Hepburn tied this ecological and environmental work to issues of wider political import, adding that “[Ruskin] had an interpretation of it being a moral failure in the 19th century, bound up in ideas of factories and this economic system he felt was unfair.”

For the cover of the exhibition catalogue and the start of the exhibition, the curators chose to display an image of a purple tree branch. This image comes from a plate, titled “The Dryad’s Waywardness” in the fifth volume of Ruskin’s book “Modern Painters.” Hepburn explained that the work both is fundamentally beautiful and conveys a message about society.

“He wants us to recognize something in an oak branch a kind of moral lesson,” Hepburn said. “The way they grow is the way he’d like to see society grow communally.”

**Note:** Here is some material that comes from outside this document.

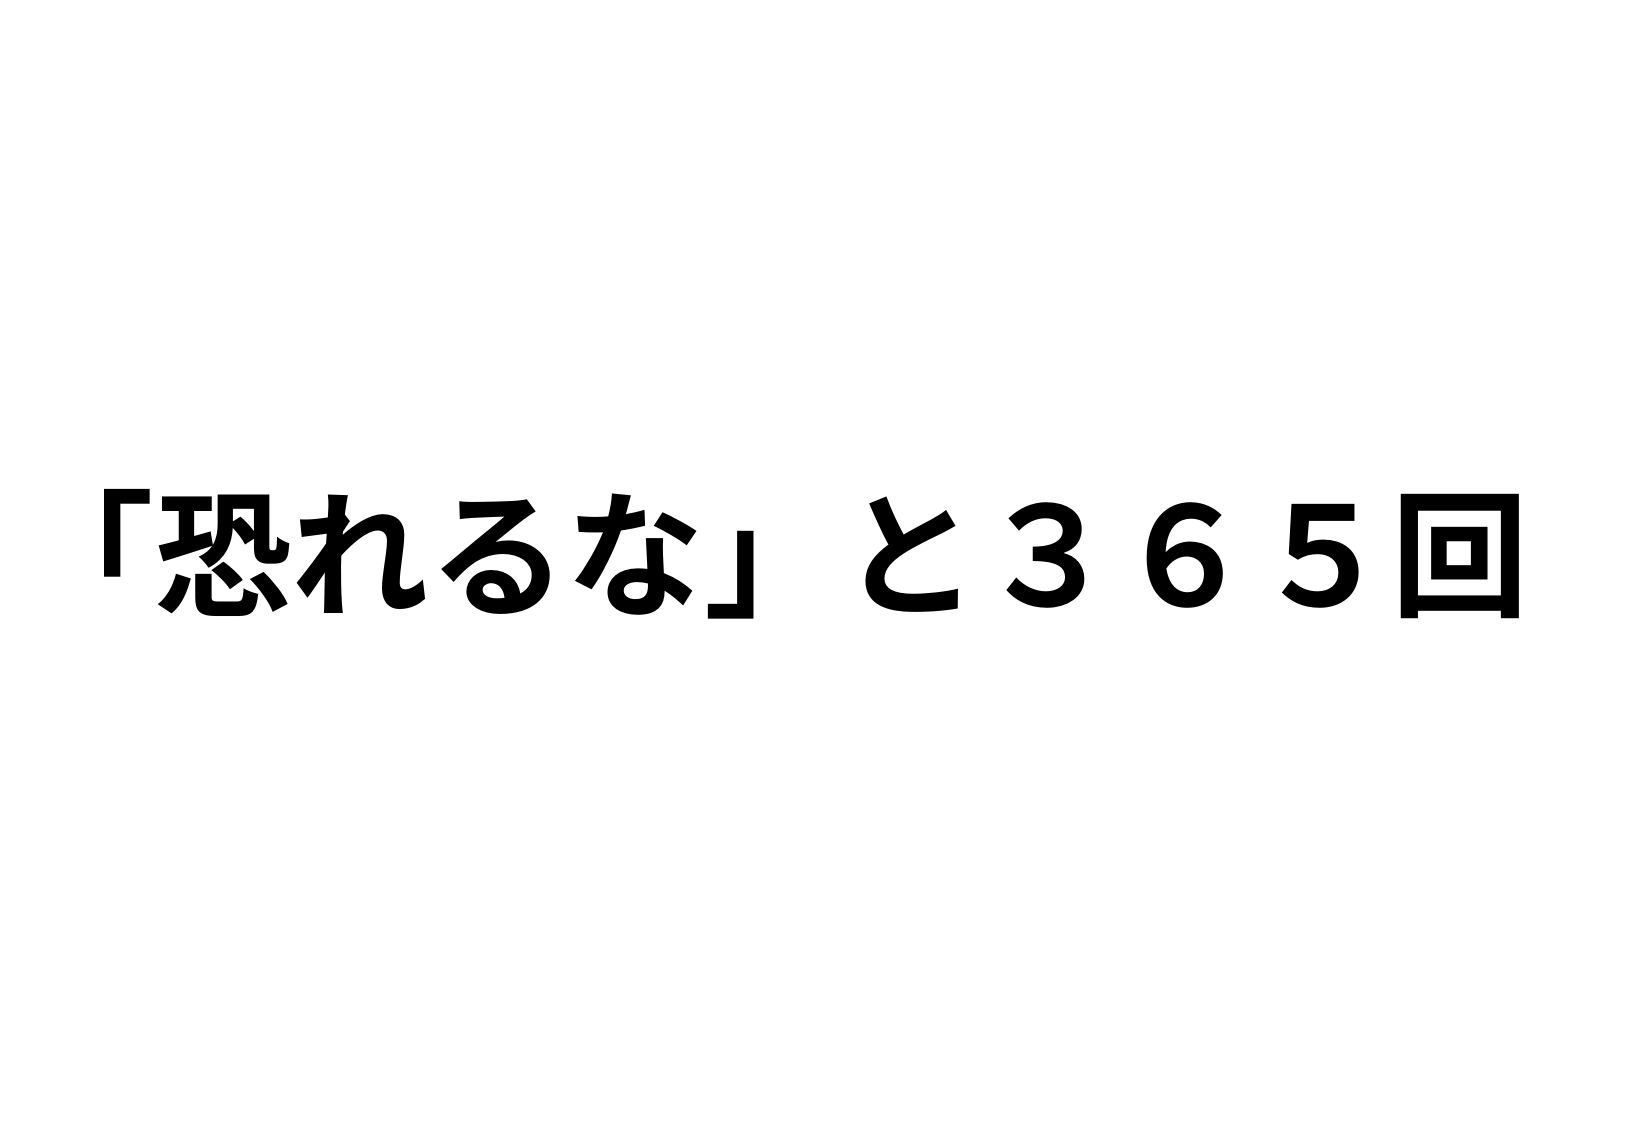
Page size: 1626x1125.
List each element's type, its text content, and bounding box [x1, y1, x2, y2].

title 「恐れるな」と３６５回 [0, 327, 1625, 797]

This coupling of physical forms with intellectual and political lessons is a recurring theme for Ruskin. In his most famous work, “Unto This Last,” he relates the increasing pollution of the 19th century to the harms of a capitalist economy.

His writings on politics and the economy form much of his legacy — the subject of the final section of the exhibit.

“His immediate legacy in Britain at the end of the 19th century is with William Morris, a socialist activist and a poet and publisher of books,” said Hepburn. She highlighted books by Morris on display, including “The Nature of Gothic.”

Ruskin’s political legacy still lives on today in the Labour Party of the United Kingdom. Hepburn noted that “when members of the new Labour Party were polled at the start of the 20th century about what books were most important to them, ‘Unto This Last’ was one of the books that they chose.”

His legacy extended outside of the United Kingdom as well. In a poem written by Walter Crane, another socialist activist and follower of Ruskin, the poet discusses Ruskin’s “global listeners.” To portray the extent of this global influence, the exhibit contains 19th century Russian and French translations of his works, as well as contemporary American news journals.

The Yale Center for British Art is located at 1080 Chapel St.